- **Jobs**:
[A] In the passage on fault localization, how is a program element described if it is always exercised in failed runs and never in passed runs?
[B] Write out the passage on fault localization word for word, from "One promising approach" to "have been proposed.".
[C] Carry on the passage on spectrum-based fault localization, picking up after its final sentence.

- **Excerpted passage**:
***
Controversy cornerRobustness of spectrum-based fault localisation in environments with labelling perturbations
Introduction
Software and software systems can be found everywhere in daily life and software failures are frequently encountered. Many failures are due to faults (or bugs) that are embedded in programs during development, and debugging is a very effective way of identifying their presence. It is commonly recognized that debugging is important but resource-consuming in software engineering, in which fault localisation is one of the essential activities. Due to a substantial amount of manual involvement, fault localisation is a very resource-consuming task in the software development lifecycle. Therefore, many researchers have proposed various automatic and effective techniques for fault localisation to decrease its cost and to increase the software quality.
One promising approach towards fault localisation is spectrum-based fault localisation (referred to as SBFL in this article). SBFL refers to the automatic mechanism for predicting fault positions in a faulty program by analysing the dynamic program spectra that are captured in program runs. Typically, a program element that is always exercised in failed runs and never exercised in passed runs has a high chance of explaining the observed failures and is deemed very suspicious, in terms of relations to one or more faults. Many heuristics (Jones and Harrold, 2005, Abreu et al., 2007, Gong et al., 2012, Steimann et al., 2013, Neelofar et al., 2017) and mathematical models (Liblit et al., 2005, Liu et al., 2006, Zhang et al., 2011, Gore and Reynolds, 2012, Tang et al., 2017) have been proposed.
***
- **Extracted data**:
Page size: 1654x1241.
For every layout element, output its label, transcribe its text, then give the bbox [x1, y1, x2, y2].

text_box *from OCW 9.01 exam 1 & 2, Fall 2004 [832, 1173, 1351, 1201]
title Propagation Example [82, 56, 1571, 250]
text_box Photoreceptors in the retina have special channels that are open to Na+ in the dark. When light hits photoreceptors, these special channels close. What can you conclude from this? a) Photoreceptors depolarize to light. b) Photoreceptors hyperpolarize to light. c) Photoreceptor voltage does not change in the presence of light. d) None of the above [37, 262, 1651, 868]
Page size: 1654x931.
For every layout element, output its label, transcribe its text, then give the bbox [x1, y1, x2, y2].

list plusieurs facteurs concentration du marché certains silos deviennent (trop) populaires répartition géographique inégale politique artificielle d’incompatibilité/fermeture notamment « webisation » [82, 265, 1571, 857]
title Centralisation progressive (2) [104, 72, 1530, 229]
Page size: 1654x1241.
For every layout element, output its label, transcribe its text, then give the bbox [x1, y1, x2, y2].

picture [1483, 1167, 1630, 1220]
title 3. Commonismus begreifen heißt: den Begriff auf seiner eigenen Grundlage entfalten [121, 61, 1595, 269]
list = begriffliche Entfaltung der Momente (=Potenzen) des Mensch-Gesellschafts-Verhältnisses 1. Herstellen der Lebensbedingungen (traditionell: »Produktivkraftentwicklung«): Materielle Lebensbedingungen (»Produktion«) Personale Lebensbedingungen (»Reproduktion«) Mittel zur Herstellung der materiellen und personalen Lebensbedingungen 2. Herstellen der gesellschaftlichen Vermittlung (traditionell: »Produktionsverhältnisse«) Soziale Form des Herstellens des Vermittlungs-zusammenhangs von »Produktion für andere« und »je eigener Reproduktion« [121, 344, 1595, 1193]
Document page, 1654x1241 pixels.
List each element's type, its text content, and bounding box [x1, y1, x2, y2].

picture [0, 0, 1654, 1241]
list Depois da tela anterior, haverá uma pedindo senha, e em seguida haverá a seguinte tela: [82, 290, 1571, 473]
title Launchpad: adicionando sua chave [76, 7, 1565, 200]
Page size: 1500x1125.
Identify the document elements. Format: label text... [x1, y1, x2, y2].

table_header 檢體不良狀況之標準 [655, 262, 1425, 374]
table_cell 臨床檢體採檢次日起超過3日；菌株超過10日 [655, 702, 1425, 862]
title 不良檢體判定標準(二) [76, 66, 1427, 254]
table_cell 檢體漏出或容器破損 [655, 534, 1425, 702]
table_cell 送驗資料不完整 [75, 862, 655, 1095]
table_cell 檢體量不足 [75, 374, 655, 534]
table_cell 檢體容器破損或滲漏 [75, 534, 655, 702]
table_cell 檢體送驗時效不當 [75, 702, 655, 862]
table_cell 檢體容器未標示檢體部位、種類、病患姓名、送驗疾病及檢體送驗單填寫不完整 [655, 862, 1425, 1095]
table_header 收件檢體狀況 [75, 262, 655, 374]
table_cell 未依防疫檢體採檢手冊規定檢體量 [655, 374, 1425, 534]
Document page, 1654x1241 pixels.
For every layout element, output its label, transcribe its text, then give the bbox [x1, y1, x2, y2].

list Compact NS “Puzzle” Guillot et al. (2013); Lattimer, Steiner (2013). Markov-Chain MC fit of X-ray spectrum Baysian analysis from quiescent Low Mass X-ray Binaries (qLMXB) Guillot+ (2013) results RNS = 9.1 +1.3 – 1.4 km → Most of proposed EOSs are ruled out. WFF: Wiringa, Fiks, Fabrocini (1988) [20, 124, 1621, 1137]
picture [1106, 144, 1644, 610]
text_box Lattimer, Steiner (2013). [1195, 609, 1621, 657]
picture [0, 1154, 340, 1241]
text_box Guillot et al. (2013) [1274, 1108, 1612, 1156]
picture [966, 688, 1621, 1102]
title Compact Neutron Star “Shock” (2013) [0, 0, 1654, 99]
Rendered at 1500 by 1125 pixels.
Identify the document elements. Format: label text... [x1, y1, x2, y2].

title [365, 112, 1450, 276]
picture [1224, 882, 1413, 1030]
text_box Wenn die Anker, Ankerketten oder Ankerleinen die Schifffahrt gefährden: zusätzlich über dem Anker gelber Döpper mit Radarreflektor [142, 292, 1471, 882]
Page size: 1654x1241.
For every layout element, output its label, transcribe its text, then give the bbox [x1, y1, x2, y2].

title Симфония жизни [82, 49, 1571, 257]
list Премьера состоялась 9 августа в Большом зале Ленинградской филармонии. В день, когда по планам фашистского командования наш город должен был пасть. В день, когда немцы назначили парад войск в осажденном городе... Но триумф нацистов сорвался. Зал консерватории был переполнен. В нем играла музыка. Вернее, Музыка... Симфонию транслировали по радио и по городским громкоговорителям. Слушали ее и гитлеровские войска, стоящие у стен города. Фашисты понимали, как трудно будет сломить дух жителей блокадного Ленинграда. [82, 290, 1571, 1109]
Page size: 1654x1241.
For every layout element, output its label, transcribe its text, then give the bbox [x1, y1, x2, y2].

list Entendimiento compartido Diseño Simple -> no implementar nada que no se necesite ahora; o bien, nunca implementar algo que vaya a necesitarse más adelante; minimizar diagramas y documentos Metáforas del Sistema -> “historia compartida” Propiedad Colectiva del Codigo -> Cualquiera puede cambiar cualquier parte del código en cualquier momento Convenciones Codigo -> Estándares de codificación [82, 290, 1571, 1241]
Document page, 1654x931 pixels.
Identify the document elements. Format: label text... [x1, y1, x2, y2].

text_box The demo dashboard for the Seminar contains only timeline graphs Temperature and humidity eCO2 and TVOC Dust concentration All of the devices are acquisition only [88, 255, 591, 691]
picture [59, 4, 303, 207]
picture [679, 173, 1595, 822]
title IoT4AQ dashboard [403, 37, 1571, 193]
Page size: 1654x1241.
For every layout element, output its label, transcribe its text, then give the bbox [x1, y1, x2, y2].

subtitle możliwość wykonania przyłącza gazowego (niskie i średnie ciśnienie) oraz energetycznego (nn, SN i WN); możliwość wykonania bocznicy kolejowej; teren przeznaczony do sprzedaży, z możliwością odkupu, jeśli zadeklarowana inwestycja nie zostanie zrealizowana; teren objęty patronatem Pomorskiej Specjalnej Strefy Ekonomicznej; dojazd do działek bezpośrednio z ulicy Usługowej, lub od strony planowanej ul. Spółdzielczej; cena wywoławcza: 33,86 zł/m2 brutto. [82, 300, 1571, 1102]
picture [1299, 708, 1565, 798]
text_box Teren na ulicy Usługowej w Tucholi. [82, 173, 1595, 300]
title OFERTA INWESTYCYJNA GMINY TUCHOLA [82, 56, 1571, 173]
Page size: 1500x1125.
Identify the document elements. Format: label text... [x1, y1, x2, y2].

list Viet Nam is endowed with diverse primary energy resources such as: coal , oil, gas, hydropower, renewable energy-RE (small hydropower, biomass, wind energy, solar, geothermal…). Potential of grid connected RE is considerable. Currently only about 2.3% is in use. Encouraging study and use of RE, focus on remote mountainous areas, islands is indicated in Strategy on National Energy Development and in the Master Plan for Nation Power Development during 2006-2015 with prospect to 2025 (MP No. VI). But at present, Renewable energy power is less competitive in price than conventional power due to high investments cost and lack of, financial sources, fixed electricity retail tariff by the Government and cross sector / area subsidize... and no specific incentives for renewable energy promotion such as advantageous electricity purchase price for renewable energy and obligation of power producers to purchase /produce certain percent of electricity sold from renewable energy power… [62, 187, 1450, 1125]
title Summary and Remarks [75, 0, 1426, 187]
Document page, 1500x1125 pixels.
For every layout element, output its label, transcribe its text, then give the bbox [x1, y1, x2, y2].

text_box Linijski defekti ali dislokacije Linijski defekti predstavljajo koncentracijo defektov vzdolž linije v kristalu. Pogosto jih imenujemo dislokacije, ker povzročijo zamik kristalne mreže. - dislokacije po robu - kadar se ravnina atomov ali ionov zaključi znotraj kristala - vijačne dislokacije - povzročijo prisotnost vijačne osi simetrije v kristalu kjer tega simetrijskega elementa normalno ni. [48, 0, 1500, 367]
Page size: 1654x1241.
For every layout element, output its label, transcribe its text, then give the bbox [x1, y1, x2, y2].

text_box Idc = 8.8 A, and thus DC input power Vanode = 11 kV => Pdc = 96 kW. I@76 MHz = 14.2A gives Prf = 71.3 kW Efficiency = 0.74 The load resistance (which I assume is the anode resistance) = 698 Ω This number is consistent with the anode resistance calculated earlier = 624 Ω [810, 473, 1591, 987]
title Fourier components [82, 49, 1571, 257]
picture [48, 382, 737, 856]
***
- **Written responses**:
[A] It is deemed very suspicious, with a high chance of explaining the observed failures.

[B]
One promising approach towards fault localisation is spectrum-based fault localisation (referred to as SBFL in this article). SBFL refers to the automatic mechanism for predicting fault positions in a faulty program by analysing the dynamic program spectra that are captured in program runs. Typically, a program element that is always exercised in failed runs and never exercised in passed runs has a high chance of explaining the observed failures and is deemed very suspicious, in terms of relations to one or more faults. Many heuristics (Jones and Harrold, 2005, Abreu et al., 2007, Gong et al., 2012, Steimann et al., 2013, Neelofar et al., 2017) and mathematical models (Liblit et al., 2005, Liu et al., 2006, Zhang et al., 2011, Gore and Reynolds, 2012, Tang et al., 2017) have been proposed.

[C]
SBFL has received substantial attention due to its simplicity and effectiveness. It takes as inputs a faulty program and a test suite and produces as output a ranked list of suspicious code locations at which the program may be defective. Ideally, there should be no perturbations to the input of SBFL. In this way, output values of an SBFL technique will not be changed by the perturbation parameters of input values. Unfortunately, perturbations could occur in real testing process. They may produce errors to the obtained test information, which are propagated by SBFL techniques and cause unexpected results. Consequently, we have a problem: will a small perturbation of the input cause a large variance?
There could be various types of perturbations in the process of testing and debugging. As an attempt to study the above problem, we focus on labelling perturbations in this work. This type of perturbations is caused by the incorrect labelling on a small number of test cases in a test suite, for example mislabelling a test case as passed although it is actually failed or vice versa. It could be very common due to the facts such as human errors, imperfect development of test systems, differences between the test environment and the actual execution environment, and etc. We expect a fault localisation technique to be robust to the perturbations. However, it has been observed that, even under a small labelling perturbation, there may be a substantial impact on the results of fault localisation. In the example shown in Table 1,1 although there is only one test case mislabelled as failed, the faulty statement is given the lowest suspiciousness degree by Naish1, which has been evaluated as one of the “maximal” risk evaluation formula under the single-fault scenario. The ranking of the faulty statement drops from the first to almost the last. For other formulas, for example Jaccard, we can find a similar situation as shown in Table 1.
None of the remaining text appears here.